■ Task: Would you find each line in the entries below with the string "psychological" and copy it?

(Records from a data source)
********

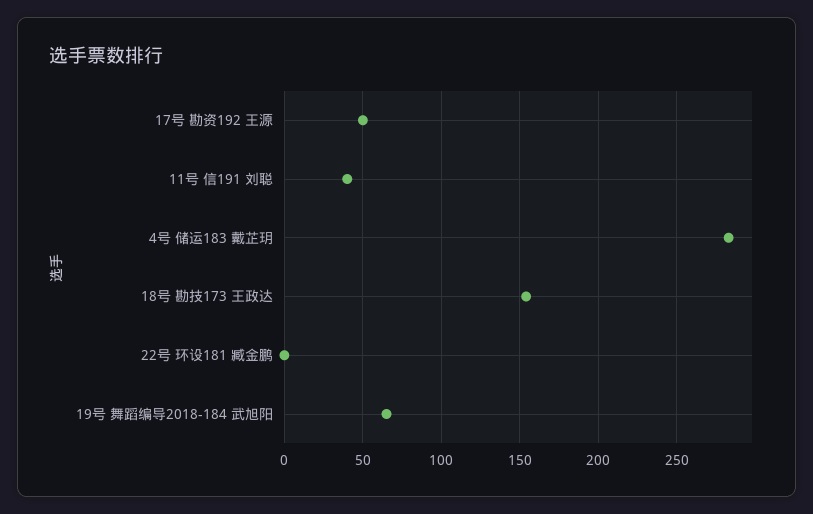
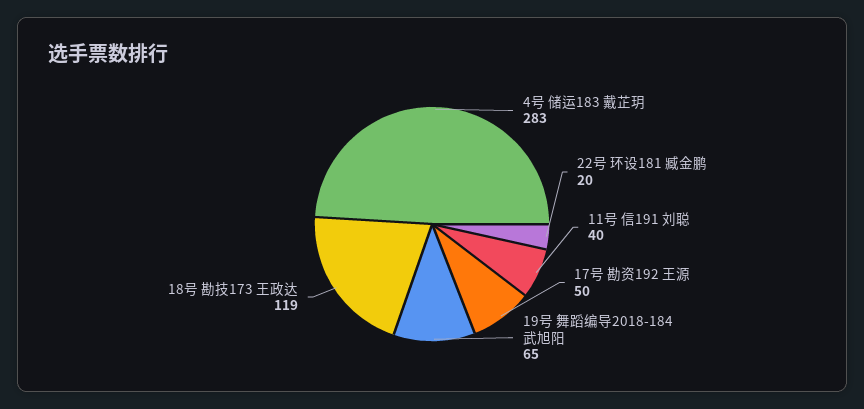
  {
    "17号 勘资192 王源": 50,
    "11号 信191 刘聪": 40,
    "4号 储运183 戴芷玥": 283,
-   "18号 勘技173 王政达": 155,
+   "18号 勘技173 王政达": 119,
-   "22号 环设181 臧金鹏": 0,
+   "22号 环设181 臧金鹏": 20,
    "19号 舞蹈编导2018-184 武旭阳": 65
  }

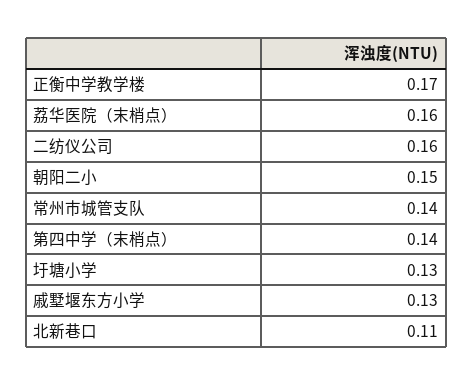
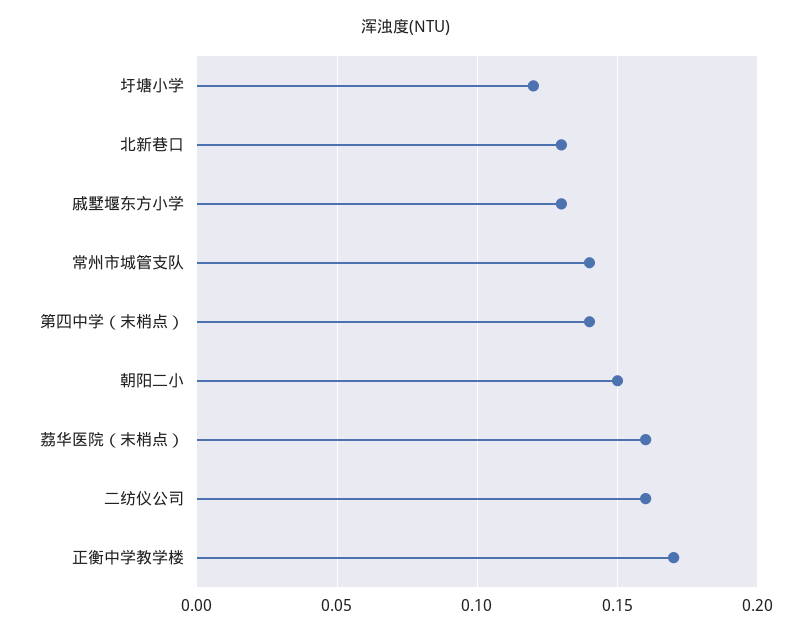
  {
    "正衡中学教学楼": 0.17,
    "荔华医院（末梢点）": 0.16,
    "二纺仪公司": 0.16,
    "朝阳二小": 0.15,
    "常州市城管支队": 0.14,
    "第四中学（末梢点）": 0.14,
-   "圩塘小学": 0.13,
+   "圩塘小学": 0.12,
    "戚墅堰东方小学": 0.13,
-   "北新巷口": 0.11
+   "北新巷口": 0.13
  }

********

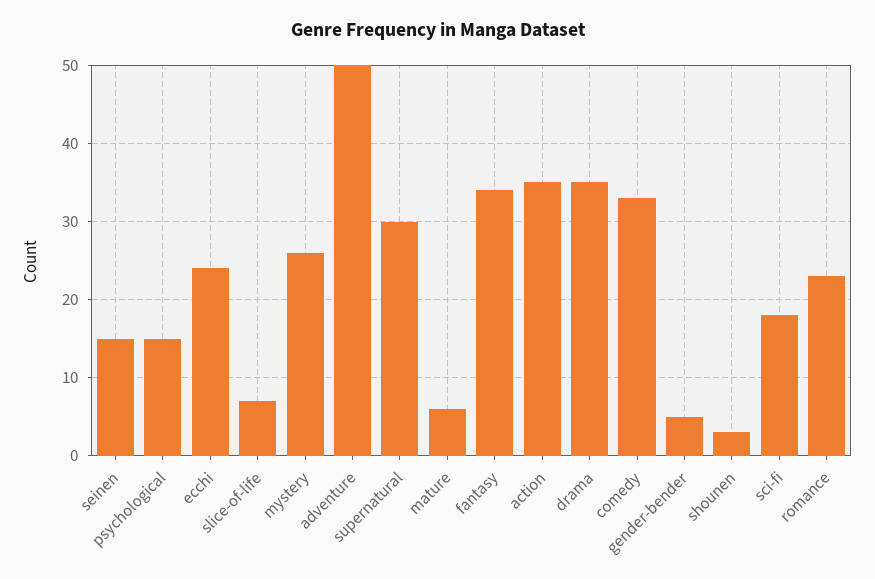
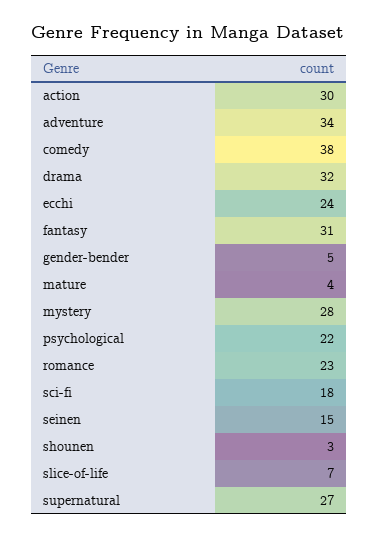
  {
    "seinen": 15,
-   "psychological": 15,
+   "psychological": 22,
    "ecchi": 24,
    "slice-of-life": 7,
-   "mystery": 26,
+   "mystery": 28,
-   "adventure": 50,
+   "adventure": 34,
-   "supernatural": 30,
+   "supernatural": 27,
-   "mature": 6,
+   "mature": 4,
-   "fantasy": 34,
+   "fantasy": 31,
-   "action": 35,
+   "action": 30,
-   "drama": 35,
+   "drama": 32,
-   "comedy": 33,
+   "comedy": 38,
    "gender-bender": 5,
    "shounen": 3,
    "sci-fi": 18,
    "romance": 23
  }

********

■ Answer for the task:
-   "psychological": 15,
+   "psychological": 22,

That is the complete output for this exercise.